Production Apex systems fail. The question is what happens next. A robust error recovery architecture has multiple layers.
1. Catch-and-classify errors
apex try { riskyOperation(); } catch (CalloutException e) { handleTransient(e); // network / timeout } catch (DmlException e) { handleData(e); // validation, conflict } catch (System.LimitException e) { // mostly uncatchable, but log if you can } catch (Exception e) { handleUnknown(e); }
Different error categories deserve different recovery: transient errors retry; data errors don't.
2. Persistent error log
Every uncaught (and significant caught) exception logs to Error_Log__c:
apex Error_Log__c log = new Error_Log__c( Class__c = 'OrderProcessor', Method__c = 'processOrder', Message__c = e.getMessage(), Stack_Trace__c = e.getStackTraceString(), Record_Id__c = recordId, User_Id__c = UserInfo.getUserId(), Timestamp__c = DateTime.now() ); insert log;
Persistent record survives transactions; queryable for forensics; reportable.

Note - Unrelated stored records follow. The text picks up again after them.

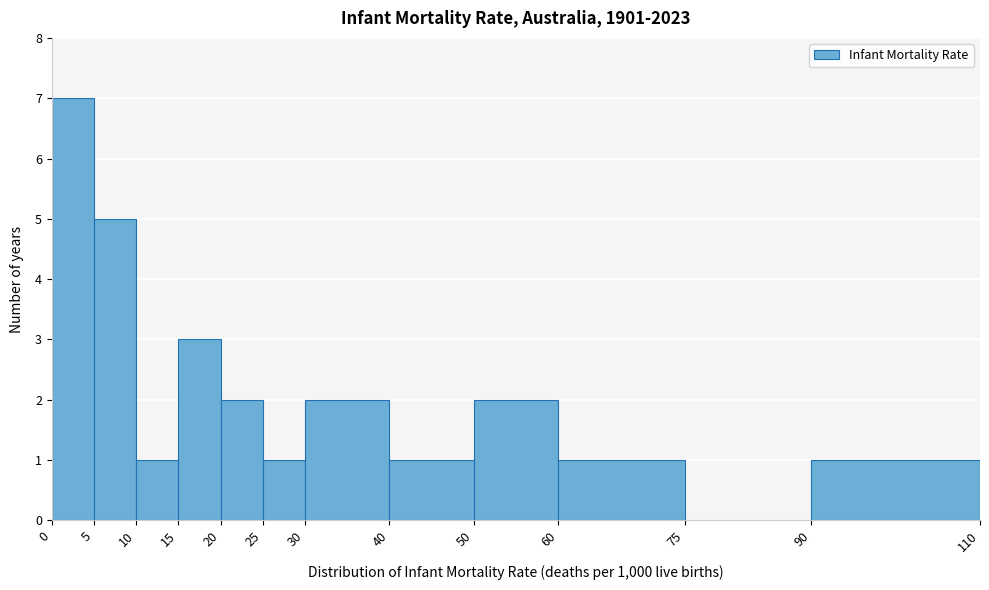

Reading left to right, list every bar in this chart as the range it spans on the x-axis followed by its height. The values are not printed on the chart, so give them approximately, as read against the axis.

0 to 5: 7
5 to 10: 5
10 to 15: 1
15 to 20: 3
20 to 25: 2
25 to 30: 1
30 to 40: 2
40 to 50: 1
50 to 60: 2
60 to 75: 1
75 to 90: 0
90 to 110: 1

3. Retry with exponential backoff
For transient failures (HTTP timeout, SOQL row lock):
`apex public class RetryableJob implements Queueable, Database.AllowsCallouts { private Integer attempt; private Id recordId; private static final Integer MAX_ATTEMPTS = 5;
public void execute(QueueableContext ctx) { try { doWork(recordId); } catch (CalloutException e) { if (attempt < MAX_ATTEMPTS) { Integer delaySec = (Integer) Math.pow(2, attempt) * 60; // exponential backoff System.scheduleBatch(new RetryableJob(recordId, attempt + 1), delaySec / 60); } else { sendToDeadLetter(recordId, e); } } } } `
Each retry waits longer. After max attempts, give up and route to dead-letter.
4. Dead-letter queue
Failed jobs that exhausted retries go to Dead_Letter__c records. Admins review manually:
apex private static void sendToDeadLetter(Id recordId, Exception e) { Dead_Letter__c dl = new Dead_Letter__c( Original_Record_Id__c = recordId, Error__c = e.getMessage(), Last_Attempt__c = DateTime.now(), Status__c = 'Pending Review' ); insert dl; notifyAdmins(dl); }
Admins can manually retry (mark Status='Retry' which a flow re-enqueues) or mark as resolved.

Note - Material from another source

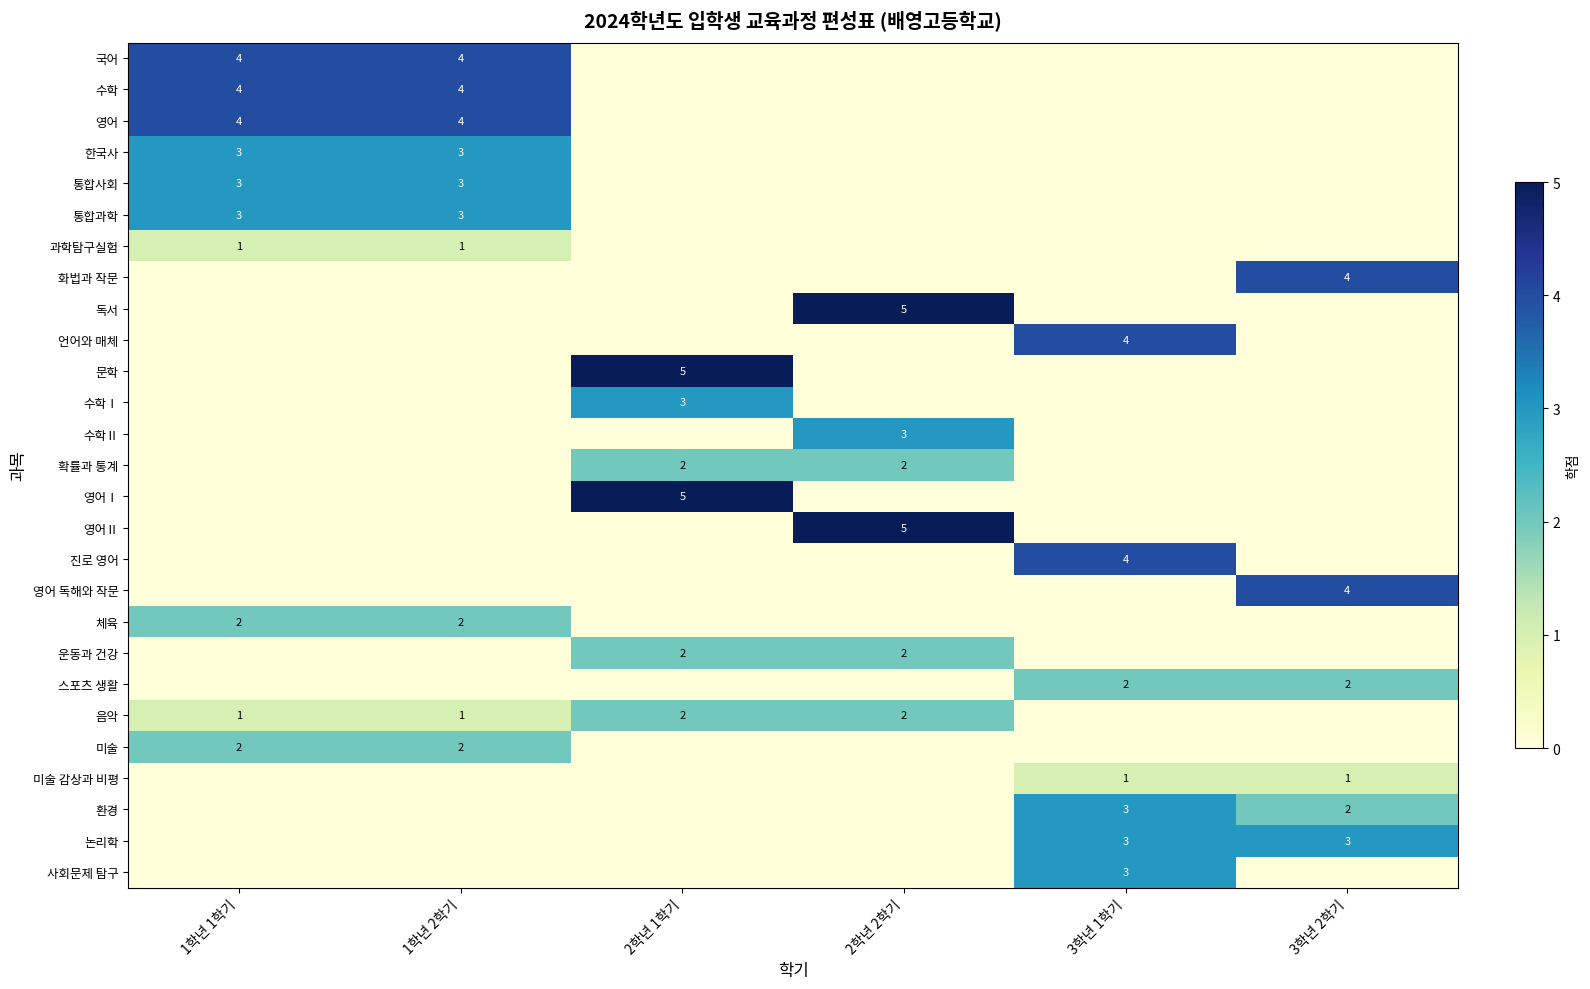

The 수학 series shows 5 at 1학년 2학기. True or false?

False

5. Alerts and notifications
- Email alert for high-priority errors.
- Custom Notification to the operator.
- Slack/Teams webhook for ops channel.
- Aggregated daily digest for low-priority errors.

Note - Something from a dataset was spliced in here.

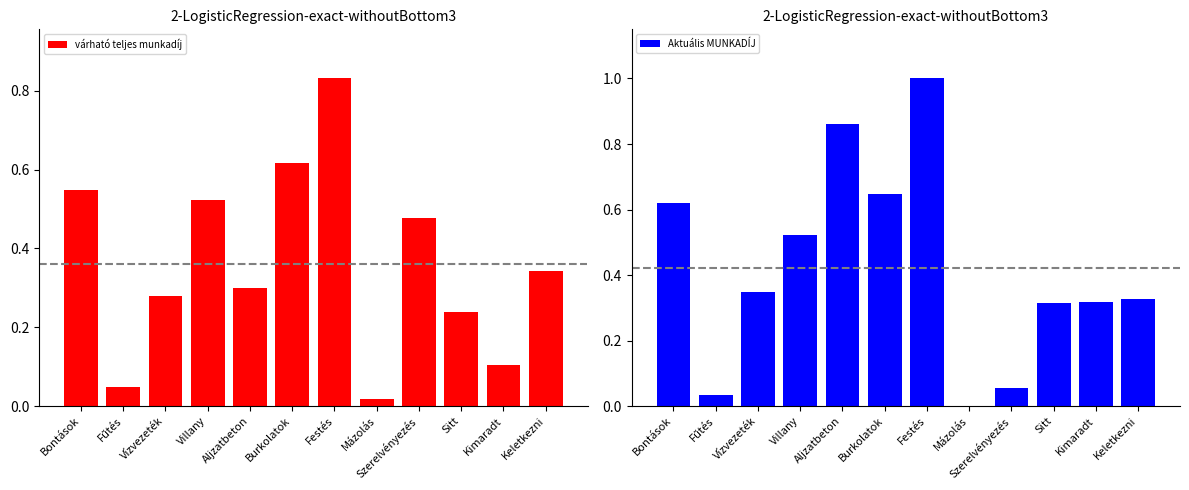

What is the value of the Aktuális MUNKADÍJ bar at the 9th from the left?

0.1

6. Circuit breaker pattern
If an external service is consistently failing, stop trying for a while:
`apex public class CircuitBreaker { public static Boolean isOpen(String serviceName) { Circuit__c c = [SELECT Failure_Count__c, Open_Until__c FROM Circuit__c WHERE Name=:serviceName LIMIT 1]; return c.Open_Until__c != null && c.Open_Until__c > DateTime.now(); }
public static void recordFailure(String serviceName) { // increment failure count; if > threshold, open circuit for 5 mins } } `
Saves API quota and avoids piling up errors during a known outage.
7. Idempotency
Every retry-able operation must be safe to repeat. Use idempotency keys (e.g., External Id) so the same insert doesn't create duplicates.
8. Observability
- Dashboards showing error rate by class/method.
- Trend reports — error rate going up?
- Error log retention — old logs purge, or archive to Big Object.
9. Runbook for operators
Document: "When this error happens, here's how to fix it." Saves hours during incidents.
A mature error architecture turns failures into a manageable ops experience, not midnight pages.